▽
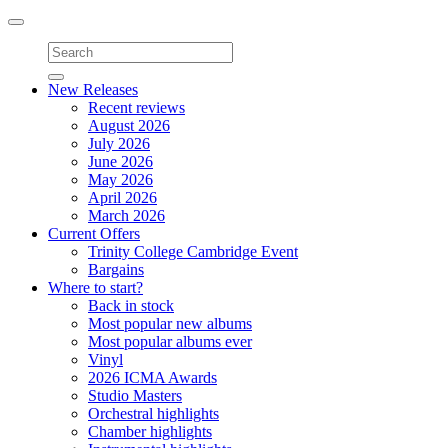
Toggle
navigation
New Releases
Recent reviews
August 2026
July 2026
June 2026
May 2026
April 2026
March 2026
Current Offers
Trinity College Cambridge Event
Bargains
Where to start?
Back in stock
Most popular new albums
Most popular albums ever
Vinyl
2026 ICMA Awards
Studio Masters
Orchestral highlights
Chamber highlights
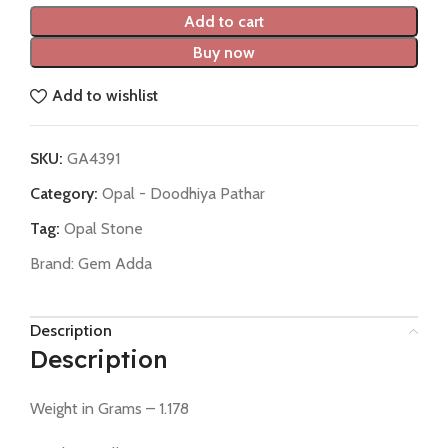
Add to cart
Buy now
Add to wishlist
SKU:
GA4391
Category:
Opal - Doodhiya Pathar
Tag:
Opal Stone
Brand:
Gem Adda
Description
Description
Weight in Grams – 1.178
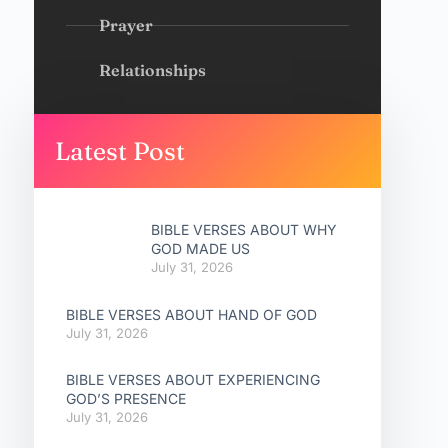
Prayer
Relationships
Latest Post
BIBLE VERSES ABOUT WHY
GOD MADE US
July 31, 2026
BIBLE VERSES ABOUT HAND OF GOD
July 31, 2026
BIBLE VERSES ABOUT EXPERIENCING
GOD’S PRESENCE
July 31, 2026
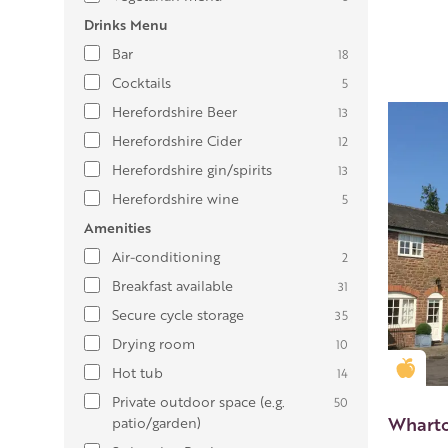
Drinks Menu
Bar
18
Cocktails
5
Herefordshire Beer
13
Herefordshire Cider
12
Herefordshire gin/spirits
13
Herefordshire wine
5
Amenities
Air-conditioning
2
Breakfast available
31
Secure cycle storage
35
Drying room
10
Gold
Hot tub
14
Private outdoor space (e.g.
50
Wharto
patio/garden)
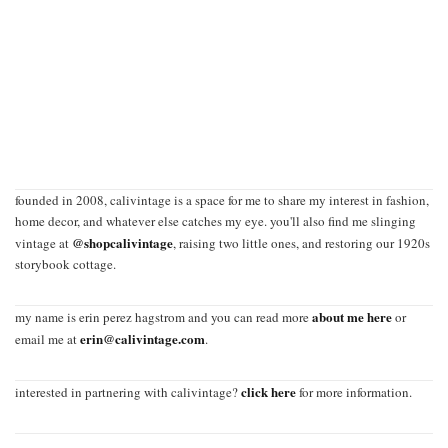
founded in 2008, calivintage is a space for me to share my interest in fashion,
home decor, and whatever else catches my eye. you'll also find me slinging
@shopcalivintage
vintage at
, raising two little ones, and restoring our 1920s
storybook cottage.
about me here
my name is erin perez hagstrom and you can read more
or
erin@calivintage.com
email me at
.
click here
interested in partnering with calivintage?
for more information.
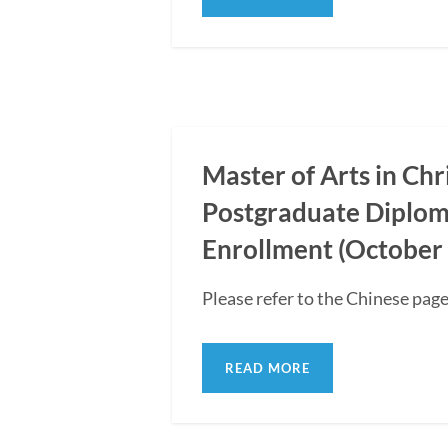
Master of Arts in Ch
Postgraduate Diplom
Enrollment (October 
Please refer to the Chinese page
READ MORE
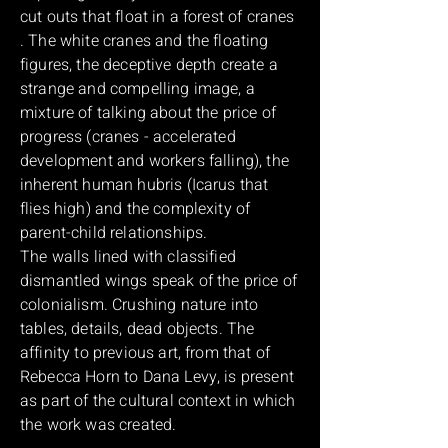
cut outs that float in a forest of cranes
. The white cranes and the floating
figures, the deceptive depth create a
strange and compelling image, a
mixture of talking about the price of
progress (cranes - accelerated
development and workers falling), the
inherent human hubris (Icarus that
flies high) and the complexity of
parent-child relationships.
The walls lined with classified
dismantled wings speak of the price of
colonialism. Crushing nature into
tables, details, dead objects. The
affinity to previous art, from that of
Rebecca Horn to Dana Levy, is present
as part of the cultural context in which
the work was created.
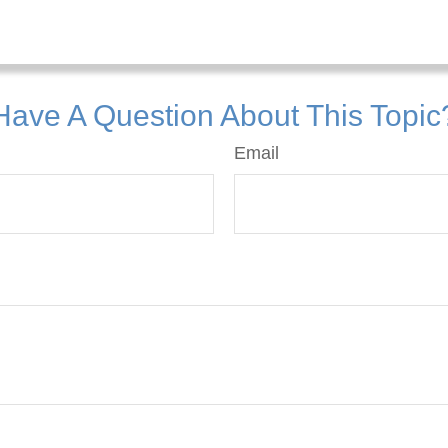
Have A Question About This Topic
Email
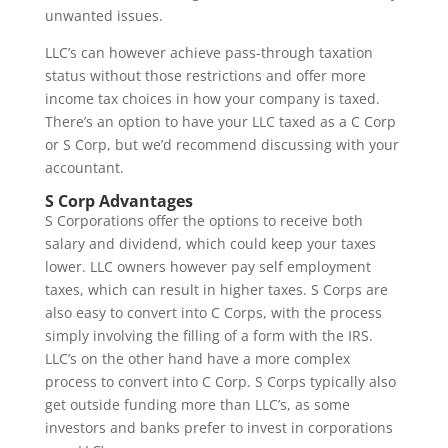
unwanted issues.
LLC’s can however achieve pass-through taxation
status without those restrictions and offer more
income tax choices in how your company is taxed.
There’s an option to have your LLC taxed as a C Corp
or S Corp, but we’d recommend discussing with your
accountant.
S Corp Advantages
S Corporations offer the options to receive both
salary and dividend, which could keep your taxes
lower. LLC owners however pay self employment
taxes, which can result in higher taxes. S Corps are
also easy to convert into C Corps, with the process
simply involving the filling of a form with the IRS.
LLC’s on the other hand have a more complex
process to convert into C Corp. S Corps typically also
get outside funding more than LLC’s, as some
investors and banks prefer to invest in corporations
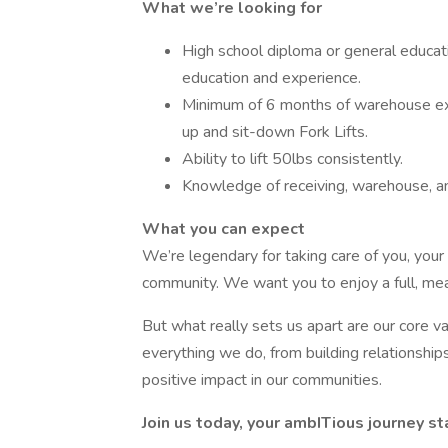
What we’re looking for
High school diploma or general educat
education and experience.
Minimum of 6 months of warehouse ex
up and sit-down Fork Lifts.
Ability to lift 50lbs consistently.
Knowledge of receiving, warehouse, a
What you can expect
We’re legendary for taking care of you, your
community. We want you to enjoy a full, mean
But what really sets us apart are our core 
everything we do, from building relationship
positive impact in our communities.
Join us today, your ambITious journey st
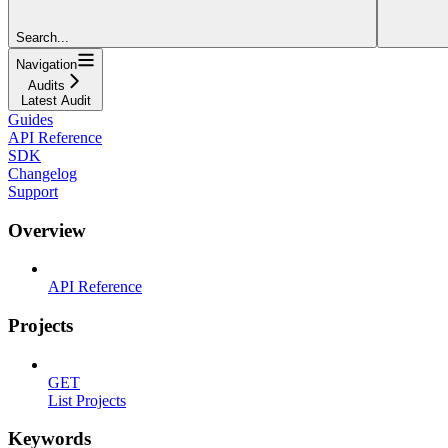
Search...
Navigation
Audits
Latest Audit
Guides
API Reference
SDK
Changelog
Support
Overview
API Reference
Projects
GET
List Projects
Keywords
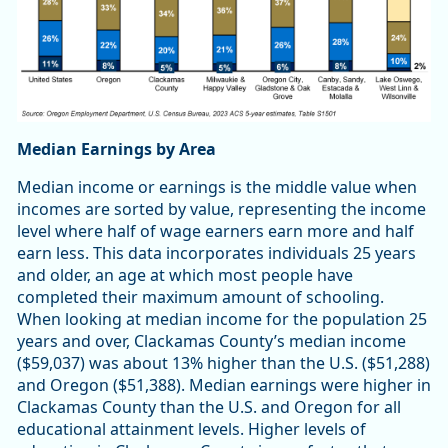
Median Earnings by Area
Median income or earnings is the middle value when
incomes are sorted by value, representing the income
level where half of wage earners earn more and half
earn less. This data incorporates individuals 25 years
and older, an age at which most people have
completed their maximum amount of schooling.
When looking at median income for the population 25
years and over, Clackamas County’s median income
($59,037) was about 13% higher than the U.S. ($51,288)
and Oregon ($51,388). Median earnings were higher in
Clackamas County than the U.S. and Oregon for all
educational attainment levels. Higher levels of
△
> [Your objective]: Copy the part of the material that opens with the line containing "What we’re looking for" and runs through the end of the material, leaving out the pictures.

> [Expected answer]:
What we’re looking for
High school diploma or general educat
education and experience.
Minimum of 6 months of warehouse ex
up and sit-down Fork Lifts.
Ability to lift 50lbs consistently.
Knowledge of receiving, warehouse, a
What you can expect
We’re legendary for taking care of you, your
community. We want you to enjoy a full, mean
But what really sets us apart are our core 
everything we do, from building relationship
positive impact in our communities.
Join us today, your ambITious journey st
Search...
Navigation
Audits
Latest Audit
Guides
API Reference
SDK
Changelog
Support
Overview
API Reference
Projects
GET
List Projects
Keywords
Median Earnings by Area
Median income or earnings is the middle value when
incomes are sorted by value, representing the income
level where half of wage earners earn more and half
earn less. This data incorporates individuals 25 years
and older, an age at which most people have
completed their maximum amount of schooling.
When looking at median income for the population 25
years and over, Clackamas County’s median income
($59,037) was about 13% higher than the U.S. ($51,288)
and Oregon ($51,388). Median earnings were higher in
Clackamas County than the U.S. and Oregon for all
educational attainment levels. Higher levels of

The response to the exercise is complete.